## EXTRACTED TEXT
+++++

10. Other than these observations, very little was said by the Defendant which spoke to his proposition, implicit in his reliance on RDC r. 14.1, that the Judgment was required to be set aside because the conditions in RDC r. 13.4 had not been satisfied. I think it is fair to say that the Defendant’s primary case in the Set Aside Application, as discernible from the written submissions he filed with it, was that he had a “cogent” defence to the claim and “every chance” of obtaining judgment in his favour if the matter was allowed to proceed to trial, or in other words that he had a real prospect of successfully defending the claim within the meaning of RDC r. 14.2. At the hearing of the Set Aside Application on 9 December 2020, the Defendant’s counsel (who I should note appears to have been instructed at the last minute) similarly focused on arguments relevant to RDC r. 14.2 rather than RDC r. 14.1, though it was submitted very briefly that the Reply Memo should be deemed an attempt to acknowledge service, albeit one made out of time.
11. Nor did the Claimant give much focus to RDC r. 14.1. It was the Claimant’s case, as material, that: the Reply Memo was not an acknowledgment or service or a defence, purportedly or in form (the Reply Memo was not verified by a statement of truth, for example, while defences are required to be by RDC r. 16.6); the Reply Memo was circulated, in any event, out of time; and it was not, moreover, filed with the Registry according to its proper procedure.
12. By order handed down on 29 April 2021, being the Order, I dismissed the Set Aside Application and upheld the Judgment. I regarded that the Defendant had made no submissions in support of the application insofar as it was made under RDC r. 14.1 (see the Order at [29]) and accordingly determined the application as an RDC r. 14.2 application, concluding, primarily with reference to the Statement of Defence, that the Defendant did not have a real prospect of successfully defending the claim and that there did not appear to be some other good reason why the Judgment should be set aside or the Defendant allowed to defend the claim.
13. On 18 May 2021, the Defendant applied for permission to appeal the Order, being the Permission Application. In the skeleton argument filed with and in support of the Permission Application, the Defendant stated, amongst other things, that he had:
“7. … filed a defence [i.e. the Reply Memo] within RDC Part 13 on 9 August 2020. That Defence was filed within time. The conditions to be met to obtain a default judgment (see, RDC Parts 13.4 and 13.5) were not satisfied. Thus, the Default Judgment must be set aside under RDC Parts 14.1(1) and 14.1(2)…
11. … [The Reply Memo] did not contain a Statement of Truth and was not filed via the DIFC e-portal. There is, however, no doubt that the document was lodged with the DIFC Courts and a copy was served on C’s legal representatives…
13. [The Reply Memo]… clearly purported to be a Defence to the Claim… it said as much in its opening line. It was submitted on D/A’s behalf by onshore Advocates & Legal Consultants for whom English is not the first language…”.
14. These submissions required me to look more closely at the facts of the case and the rules of Part 13 of the RDC and other rules engaged through them than I had been asked to do in the Set Aside Application, where the focus was on the merits of the Defendant’s proposed defence as articulated in his Statement of Defence. And having now done so, I consider that the Defendant has a real prospect of successfully appealing the Order.

+++++

## REQUIRED TASK A
Reproduce the part of the court ruling on the set-aside application that starts with "12. By order" and goes on through "defend the claim.".
## REQUIRED TASK B
Carry on the court ruling on the default judgment from the point where it stops.

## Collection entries
+++++

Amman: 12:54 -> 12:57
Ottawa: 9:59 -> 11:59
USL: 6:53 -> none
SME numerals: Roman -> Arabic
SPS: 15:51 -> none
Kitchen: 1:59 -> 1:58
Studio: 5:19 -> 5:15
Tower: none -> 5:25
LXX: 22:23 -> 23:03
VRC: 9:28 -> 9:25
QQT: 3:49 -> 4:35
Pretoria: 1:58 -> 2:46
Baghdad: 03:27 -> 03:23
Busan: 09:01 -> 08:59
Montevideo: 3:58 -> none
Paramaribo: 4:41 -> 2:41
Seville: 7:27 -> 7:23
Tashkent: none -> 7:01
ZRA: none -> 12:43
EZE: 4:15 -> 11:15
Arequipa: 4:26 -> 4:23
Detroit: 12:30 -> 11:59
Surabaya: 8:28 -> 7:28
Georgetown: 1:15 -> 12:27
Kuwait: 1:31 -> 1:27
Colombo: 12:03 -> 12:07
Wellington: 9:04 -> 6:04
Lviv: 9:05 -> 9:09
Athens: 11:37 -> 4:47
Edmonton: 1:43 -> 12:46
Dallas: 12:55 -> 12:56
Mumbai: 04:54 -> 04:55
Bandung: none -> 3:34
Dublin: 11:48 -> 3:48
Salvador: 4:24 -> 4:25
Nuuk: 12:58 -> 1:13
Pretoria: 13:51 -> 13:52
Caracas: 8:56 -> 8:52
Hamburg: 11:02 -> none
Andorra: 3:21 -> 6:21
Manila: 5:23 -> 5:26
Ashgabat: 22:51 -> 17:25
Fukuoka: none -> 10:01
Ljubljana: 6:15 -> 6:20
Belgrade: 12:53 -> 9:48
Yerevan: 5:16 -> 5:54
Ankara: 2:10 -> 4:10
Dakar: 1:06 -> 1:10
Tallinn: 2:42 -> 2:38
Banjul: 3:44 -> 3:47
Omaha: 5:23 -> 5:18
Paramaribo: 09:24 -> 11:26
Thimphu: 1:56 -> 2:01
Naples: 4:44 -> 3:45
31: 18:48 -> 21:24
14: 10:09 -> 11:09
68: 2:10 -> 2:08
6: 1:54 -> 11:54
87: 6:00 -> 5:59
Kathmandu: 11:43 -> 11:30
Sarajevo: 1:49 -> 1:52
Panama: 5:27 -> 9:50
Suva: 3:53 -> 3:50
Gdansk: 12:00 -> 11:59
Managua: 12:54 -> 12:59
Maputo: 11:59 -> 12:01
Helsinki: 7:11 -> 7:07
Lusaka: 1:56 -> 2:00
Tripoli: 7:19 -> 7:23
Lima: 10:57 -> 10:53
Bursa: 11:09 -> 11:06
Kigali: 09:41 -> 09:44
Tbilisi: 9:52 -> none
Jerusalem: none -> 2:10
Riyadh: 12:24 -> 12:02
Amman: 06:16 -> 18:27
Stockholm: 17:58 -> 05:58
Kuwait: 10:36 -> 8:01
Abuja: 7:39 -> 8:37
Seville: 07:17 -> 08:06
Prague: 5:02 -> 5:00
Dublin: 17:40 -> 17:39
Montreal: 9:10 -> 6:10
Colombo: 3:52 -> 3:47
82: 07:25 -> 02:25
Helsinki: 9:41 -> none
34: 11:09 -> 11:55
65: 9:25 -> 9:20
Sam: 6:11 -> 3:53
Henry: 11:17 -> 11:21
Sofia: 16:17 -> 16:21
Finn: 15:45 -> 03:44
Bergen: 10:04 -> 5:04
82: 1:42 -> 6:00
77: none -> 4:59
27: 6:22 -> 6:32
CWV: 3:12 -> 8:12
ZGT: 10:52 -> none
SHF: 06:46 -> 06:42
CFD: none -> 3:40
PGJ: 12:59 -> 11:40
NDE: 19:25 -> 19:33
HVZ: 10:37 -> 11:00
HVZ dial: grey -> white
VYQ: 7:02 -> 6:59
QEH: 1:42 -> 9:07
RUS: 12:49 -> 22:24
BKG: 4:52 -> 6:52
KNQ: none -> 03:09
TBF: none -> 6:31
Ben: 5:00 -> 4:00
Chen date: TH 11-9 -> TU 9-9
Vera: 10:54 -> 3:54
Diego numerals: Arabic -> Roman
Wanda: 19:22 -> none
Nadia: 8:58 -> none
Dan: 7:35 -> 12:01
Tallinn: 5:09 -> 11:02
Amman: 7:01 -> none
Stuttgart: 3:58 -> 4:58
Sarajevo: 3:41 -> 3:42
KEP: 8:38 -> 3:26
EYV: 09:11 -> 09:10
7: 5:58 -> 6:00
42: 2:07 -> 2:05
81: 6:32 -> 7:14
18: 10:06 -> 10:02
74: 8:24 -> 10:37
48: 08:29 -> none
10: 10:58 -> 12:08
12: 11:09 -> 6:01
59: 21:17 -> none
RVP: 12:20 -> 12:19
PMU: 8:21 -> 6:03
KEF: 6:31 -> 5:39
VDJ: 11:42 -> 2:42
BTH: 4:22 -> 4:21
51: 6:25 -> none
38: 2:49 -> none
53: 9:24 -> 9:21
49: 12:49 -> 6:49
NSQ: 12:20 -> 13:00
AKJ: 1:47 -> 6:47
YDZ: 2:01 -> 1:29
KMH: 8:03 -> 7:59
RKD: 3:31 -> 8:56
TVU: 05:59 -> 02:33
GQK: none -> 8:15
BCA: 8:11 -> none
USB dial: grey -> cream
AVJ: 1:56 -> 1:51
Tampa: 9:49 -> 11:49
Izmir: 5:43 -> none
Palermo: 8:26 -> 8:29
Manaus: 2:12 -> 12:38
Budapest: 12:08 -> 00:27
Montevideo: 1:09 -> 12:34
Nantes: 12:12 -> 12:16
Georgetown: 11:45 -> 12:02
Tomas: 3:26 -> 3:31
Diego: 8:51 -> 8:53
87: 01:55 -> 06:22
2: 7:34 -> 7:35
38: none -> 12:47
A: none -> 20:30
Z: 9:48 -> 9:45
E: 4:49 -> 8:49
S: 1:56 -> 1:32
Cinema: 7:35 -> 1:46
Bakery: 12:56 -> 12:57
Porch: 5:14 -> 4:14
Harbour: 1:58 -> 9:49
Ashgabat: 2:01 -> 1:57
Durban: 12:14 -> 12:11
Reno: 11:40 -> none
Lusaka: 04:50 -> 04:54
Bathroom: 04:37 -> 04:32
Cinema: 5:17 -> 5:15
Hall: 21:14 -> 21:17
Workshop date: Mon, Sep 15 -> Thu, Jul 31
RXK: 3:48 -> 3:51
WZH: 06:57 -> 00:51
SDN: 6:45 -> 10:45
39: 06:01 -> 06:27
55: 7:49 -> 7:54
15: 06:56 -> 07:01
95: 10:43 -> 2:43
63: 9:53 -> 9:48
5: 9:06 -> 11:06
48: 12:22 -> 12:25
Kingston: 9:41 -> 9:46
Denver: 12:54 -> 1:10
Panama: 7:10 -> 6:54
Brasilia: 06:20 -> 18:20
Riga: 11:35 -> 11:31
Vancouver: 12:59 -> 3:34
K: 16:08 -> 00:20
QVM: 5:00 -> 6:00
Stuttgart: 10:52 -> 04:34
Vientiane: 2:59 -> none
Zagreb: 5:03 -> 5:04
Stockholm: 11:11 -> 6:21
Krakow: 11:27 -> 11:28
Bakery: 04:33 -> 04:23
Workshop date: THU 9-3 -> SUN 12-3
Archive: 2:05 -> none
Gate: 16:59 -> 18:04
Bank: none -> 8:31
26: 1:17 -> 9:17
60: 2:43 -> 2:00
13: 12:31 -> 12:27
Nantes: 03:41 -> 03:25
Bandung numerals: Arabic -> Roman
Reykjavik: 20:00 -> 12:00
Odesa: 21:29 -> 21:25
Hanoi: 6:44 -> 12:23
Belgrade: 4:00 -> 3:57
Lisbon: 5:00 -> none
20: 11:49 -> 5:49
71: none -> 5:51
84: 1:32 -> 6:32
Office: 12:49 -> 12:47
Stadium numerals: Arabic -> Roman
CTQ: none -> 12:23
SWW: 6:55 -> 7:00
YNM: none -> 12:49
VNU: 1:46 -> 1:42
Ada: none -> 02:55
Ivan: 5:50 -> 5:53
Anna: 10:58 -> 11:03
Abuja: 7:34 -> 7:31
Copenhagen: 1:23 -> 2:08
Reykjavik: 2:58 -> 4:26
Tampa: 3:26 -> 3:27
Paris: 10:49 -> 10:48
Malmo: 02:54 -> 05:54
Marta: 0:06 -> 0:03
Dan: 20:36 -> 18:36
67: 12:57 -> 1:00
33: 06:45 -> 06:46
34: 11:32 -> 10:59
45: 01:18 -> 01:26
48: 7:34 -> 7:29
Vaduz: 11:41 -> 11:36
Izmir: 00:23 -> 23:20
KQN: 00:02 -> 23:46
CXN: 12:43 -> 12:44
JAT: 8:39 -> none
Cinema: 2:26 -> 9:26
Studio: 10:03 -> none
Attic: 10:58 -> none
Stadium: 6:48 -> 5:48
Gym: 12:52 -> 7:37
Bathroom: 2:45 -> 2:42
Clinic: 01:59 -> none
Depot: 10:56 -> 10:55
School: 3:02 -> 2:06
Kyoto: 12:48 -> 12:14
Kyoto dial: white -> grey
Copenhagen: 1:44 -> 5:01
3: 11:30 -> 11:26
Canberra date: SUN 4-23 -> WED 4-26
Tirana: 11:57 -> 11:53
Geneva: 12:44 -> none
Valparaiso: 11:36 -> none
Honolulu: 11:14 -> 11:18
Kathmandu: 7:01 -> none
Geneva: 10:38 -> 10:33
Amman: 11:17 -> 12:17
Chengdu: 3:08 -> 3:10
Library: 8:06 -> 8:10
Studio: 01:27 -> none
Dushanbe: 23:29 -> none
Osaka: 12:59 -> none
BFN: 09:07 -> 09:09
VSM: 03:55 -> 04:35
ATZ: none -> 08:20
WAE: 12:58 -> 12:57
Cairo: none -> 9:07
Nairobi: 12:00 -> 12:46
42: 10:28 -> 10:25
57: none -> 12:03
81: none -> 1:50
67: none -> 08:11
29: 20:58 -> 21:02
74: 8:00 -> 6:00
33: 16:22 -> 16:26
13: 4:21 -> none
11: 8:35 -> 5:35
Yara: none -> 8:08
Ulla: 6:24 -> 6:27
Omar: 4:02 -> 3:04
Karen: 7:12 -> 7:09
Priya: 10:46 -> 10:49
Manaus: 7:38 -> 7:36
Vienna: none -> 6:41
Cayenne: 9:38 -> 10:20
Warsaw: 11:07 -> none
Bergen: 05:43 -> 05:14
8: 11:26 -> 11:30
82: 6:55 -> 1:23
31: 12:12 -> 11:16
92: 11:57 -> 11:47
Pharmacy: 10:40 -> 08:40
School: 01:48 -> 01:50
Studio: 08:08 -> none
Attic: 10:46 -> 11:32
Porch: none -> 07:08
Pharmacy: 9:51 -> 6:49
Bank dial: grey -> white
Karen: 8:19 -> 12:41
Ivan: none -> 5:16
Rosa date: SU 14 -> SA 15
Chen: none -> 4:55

+++++

## FINAL ANSWER A
12. By order handed down on 29 April 2021, being the Order, I dismissed the Set Aside Application and upheld the Judgment. I regarded that the Defendant had made no submissions in support of the application insofar as it was made under RDC r. 14.1 (see the Order at [29]) and accordingly determined the application as an RDC r. 14.2 application, concluding, primarily with reference to the Statement of Defence, that the Defendant did not have a real prospect of successfully defending the claim and that there did not appear to be some other good reason why the Judgment should be set aside or the Defendant allowed to defend the claim.

## FINAL ANSWER B
When was the earliest that the conditions in RDC r. 13.4 could be satisfied?
15. Pursuant to RDC r. 13.4, judgment in default of acknowledgment of service may be entered where:
“(1) the defendant has not filed an acknowledgment of service or a defence to the claim (or any part of the claim); and
(2) the relevant time for doing so has expired”.
RDC r. 11.2 sets out the circumstances in which a defendant is required to file an acknowledgment of service. It provides that:
“A defendant shall file an acknowledgment of service if:
(1) the claimant serves a claim form without serving particulars of claim;
(2) the defendant is unable to file a defence within the period specified in Rule 16.9; or
(3) the defendant wishes to dispute the Court’s jurisdiction”. (Emphasis added)
As such, there appears to be no absolute obligation on a defendant to file an acknowledgment of service; if a defence is filed within the period specified in RDC r. 16.9, no acknowledgment of service is required.
16. Moreover, it would apparently follow that the words “and the relevant time for doing so” in RDC r. 13.4(2) mean “and the time for filing an acknowledgment of service or for filing a defence within the period specified in Rule r. 16.9, as the case may be, has expired”.
17. This construction is contrary to the White Book’s construction of CPR r. 12.3(1)(b), a provision which is identical to RDC r. 13.4 insofar as material. In the White Book it is stated that the “relevant period” in CPR r. 12.3(1)(b) is “the time for acknowledging service” (see [12.3.1]). But so far as I can tell, the CPR does not envisage that the period for filing an acknowledgment of service or for filing a defence within the period specified in RDC r. 16.9’s counterpart, CPR r. 15.4, can expire on different dates in a given case, irrespective of whether a claim form is served with particulars of claim or not (see CRP r. 10.3(a) and (b)) or served in the jurisdiction or out (see rr. 6.3 and 6.4 of Practice Direction 6B): in all cases, the period specified in CPR r. 15.4 appears to be identical to the period given for acknowledging service such that either an acknowledgement of service or a defence is required to be filed by the same date in all cases. In the English context, therefore, stating that the “relevant period” in CPR r. 12.3(1)(b) means “the time for acknowledging service” poses no difficulty as both expressions describe exactly the same period of time.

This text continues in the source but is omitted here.